» WHAT IS BEING ASKED
All lines below containing "receber" are to be listed.

» MATERIAL SHOWN
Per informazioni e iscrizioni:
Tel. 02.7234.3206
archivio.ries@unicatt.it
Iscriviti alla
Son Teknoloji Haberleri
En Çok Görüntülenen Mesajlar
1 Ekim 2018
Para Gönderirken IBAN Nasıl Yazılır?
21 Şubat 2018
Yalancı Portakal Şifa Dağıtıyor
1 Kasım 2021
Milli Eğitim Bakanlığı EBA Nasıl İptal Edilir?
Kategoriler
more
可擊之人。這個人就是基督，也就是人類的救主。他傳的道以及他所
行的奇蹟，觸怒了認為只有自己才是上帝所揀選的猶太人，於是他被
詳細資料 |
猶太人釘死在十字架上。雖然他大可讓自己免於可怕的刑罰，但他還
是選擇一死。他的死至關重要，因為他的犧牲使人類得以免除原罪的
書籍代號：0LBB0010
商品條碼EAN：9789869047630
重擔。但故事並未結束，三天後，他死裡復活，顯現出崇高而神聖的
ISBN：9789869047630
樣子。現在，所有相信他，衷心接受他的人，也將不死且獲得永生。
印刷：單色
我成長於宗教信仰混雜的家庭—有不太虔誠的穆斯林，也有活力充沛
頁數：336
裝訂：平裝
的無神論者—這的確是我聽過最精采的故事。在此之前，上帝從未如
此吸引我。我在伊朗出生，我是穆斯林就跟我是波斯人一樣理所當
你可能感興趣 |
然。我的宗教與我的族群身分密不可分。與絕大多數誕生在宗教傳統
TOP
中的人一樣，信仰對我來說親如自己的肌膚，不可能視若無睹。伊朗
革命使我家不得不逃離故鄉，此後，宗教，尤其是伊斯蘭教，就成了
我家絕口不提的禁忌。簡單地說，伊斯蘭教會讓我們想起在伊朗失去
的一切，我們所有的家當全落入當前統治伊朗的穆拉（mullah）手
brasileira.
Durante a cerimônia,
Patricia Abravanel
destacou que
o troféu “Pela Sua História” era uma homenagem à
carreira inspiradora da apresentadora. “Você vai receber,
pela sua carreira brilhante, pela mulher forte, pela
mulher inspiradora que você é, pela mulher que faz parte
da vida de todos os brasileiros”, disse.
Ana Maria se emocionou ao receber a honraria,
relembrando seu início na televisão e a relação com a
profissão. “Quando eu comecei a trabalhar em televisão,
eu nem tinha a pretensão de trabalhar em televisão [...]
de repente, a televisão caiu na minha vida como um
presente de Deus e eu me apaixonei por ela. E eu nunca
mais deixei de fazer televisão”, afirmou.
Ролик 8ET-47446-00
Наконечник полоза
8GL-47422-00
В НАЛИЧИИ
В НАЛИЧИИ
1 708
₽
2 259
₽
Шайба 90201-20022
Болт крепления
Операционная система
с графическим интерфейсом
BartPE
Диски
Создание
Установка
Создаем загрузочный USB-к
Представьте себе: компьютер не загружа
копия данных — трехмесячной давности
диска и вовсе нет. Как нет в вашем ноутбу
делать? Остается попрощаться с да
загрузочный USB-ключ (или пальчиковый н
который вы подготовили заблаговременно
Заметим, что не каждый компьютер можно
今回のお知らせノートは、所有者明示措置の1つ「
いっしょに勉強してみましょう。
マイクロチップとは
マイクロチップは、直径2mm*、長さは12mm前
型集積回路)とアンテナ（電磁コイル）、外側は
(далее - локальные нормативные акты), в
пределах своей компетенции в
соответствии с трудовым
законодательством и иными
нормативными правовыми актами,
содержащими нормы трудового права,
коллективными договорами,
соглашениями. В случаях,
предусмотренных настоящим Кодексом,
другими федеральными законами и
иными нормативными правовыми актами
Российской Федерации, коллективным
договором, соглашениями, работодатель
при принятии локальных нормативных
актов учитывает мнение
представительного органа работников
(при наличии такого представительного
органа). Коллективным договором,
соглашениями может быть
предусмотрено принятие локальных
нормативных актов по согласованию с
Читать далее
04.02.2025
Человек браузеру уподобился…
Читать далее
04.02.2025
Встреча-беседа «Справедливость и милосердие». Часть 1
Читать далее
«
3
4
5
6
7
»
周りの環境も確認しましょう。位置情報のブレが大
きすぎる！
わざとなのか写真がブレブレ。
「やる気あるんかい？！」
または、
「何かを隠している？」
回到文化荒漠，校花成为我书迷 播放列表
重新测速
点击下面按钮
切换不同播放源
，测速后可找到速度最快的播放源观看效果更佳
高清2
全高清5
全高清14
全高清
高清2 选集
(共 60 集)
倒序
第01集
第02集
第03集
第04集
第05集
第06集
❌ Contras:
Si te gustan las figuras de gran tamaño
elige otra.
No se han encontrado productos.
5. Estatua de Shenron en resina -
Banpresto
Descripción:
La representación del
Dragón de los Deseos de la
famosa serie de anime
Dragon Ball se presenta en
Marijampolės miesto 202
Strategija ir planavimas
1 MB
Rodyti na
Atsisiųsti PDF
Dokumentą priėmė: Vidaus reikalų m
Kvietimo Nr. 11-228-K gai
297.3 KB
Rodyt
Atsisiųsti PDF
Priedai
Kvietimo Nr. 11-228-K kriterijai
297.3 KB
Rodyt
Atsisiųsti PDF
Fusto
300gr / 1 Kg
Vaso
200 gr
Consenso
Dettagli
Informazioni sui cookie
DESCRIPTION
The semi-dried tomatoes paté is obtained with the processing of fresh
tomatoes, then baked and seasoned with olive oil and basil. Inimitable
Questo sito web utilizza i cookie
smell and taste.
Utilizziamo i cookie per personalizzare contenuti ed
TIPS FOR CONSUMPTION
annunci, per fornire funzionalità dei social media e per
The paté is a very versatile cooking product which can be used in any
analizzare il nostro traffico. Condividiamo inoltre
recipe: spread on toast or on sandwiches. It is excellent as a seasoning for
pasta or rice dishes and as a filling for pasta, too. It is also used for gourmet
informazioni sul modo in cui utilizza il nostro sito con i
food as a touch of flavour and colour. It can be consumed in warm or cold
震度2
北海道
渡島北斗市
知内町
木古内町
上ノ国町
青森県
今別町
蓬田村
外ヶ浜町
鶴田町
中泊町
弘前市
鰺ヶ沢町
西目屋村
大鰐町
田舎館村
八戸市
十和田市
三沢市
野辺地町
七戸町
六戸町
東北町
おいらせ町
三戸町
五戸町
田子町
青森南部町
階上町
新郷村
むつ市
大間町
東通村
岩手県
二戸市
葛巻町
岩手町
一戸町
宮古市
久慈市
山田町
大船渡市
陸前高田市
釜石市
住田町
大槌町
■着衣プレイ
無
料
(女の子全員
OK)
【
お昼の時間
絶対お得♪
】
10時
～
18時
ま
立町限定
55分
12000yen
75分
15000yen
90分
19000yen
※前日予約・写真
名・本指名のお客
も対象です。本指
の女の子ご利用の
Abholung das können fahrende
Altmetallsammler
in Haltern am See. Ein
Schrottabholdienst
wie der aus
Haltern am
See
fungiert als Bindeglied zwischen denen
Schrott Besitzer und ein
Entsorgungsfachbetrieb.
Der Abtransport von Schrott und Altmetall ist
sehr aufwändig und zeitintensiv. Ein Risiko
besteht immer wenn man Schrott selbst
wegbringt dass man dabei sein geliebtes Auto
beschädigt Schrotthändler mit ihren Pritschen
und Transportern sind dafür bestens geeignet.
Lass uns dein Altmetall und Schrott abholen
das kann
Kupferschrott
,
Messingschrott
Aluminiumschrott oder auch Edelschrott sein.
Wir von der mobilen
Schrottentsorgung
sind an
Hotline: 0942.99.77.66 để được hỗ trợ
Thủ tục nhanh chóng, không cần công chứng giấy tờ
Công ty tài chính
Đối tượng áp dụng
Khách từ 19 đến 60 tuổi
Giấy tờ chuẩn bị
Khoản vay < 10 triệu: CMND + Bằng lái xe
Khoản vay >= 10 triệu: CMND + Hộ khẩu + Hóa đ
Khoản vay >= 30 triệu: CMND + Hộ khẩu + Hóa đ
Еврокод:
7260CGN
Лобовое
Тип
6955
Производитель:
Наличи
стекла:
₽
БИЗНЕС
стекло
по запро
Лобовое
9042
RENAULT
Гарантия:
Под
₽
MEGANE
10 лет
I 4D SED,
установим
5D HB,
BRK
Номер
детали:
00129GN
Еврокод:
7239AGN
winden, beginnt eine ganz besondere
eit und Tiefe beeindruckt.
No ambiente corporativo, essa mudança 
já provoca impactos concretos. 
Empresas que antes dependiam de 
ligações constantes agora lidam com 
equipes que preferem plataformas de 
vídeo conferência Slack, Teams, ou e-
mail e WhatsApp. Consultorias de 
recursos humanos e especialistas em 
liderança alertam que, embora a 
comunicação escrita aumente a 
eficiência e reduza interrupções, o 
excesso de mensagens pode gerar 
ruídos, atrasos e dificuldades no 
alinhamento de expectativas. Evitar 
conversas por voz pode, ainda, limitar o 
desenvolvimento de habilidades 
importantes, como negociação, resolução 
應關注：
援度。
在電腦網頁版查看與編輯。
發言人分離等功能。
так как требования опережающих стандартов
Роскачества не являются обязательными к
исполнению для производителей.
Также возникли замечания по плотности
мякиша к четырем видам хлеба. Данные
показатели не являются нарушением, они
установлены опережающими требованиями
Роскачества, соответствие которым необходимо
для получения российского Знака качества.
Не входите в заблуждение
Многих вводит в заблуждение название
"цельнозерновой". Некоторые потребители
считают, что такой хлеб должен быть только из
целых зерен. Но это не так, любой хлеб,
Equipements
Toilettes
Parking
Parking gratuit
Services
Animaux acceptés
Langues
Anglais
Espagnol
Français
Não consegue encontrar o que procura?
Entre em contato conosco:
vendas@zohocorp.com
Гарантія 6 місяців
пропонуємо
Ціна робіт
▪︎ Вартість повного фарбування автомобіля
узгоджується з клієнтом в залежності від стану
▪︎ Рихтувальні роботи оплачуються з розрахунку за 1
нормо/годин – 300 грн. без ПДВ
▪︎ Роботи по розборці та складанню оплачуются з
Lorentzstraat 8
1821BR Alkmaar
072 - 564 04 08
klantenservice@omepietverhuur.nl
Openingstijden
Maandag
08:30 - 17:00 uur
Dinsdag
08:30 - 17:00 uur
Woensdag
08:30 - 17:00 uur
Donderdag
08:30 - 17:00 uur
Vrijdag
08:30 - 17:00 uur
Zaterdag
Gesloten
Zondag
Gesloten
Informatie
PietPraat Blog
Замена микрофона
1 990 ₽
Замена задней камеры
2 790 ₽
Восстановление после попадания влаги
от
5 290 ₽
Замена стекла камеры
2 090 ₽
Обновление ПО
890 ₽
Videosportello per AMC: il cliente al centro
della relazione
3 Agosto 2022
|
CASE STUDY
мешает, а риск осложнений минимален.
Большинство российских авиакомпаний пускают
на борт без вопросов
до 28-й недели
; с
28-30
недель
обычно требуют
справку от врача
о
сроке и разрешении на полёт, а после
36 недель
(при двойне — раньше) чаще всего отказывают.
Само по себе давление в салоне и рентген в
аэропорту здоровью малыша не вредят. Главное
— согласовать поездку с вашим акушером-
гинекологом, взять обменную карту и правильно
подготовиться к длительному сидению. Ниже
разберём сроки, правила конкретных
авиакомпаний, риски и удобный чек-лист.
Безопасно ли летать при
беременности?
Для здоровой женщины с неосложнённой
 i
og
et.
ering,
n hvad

» EXERCISE ANSWER
carreira inspiradora da apresentadora. “Você vai receber,
Ana Maria se emocionou ao receber a honraria,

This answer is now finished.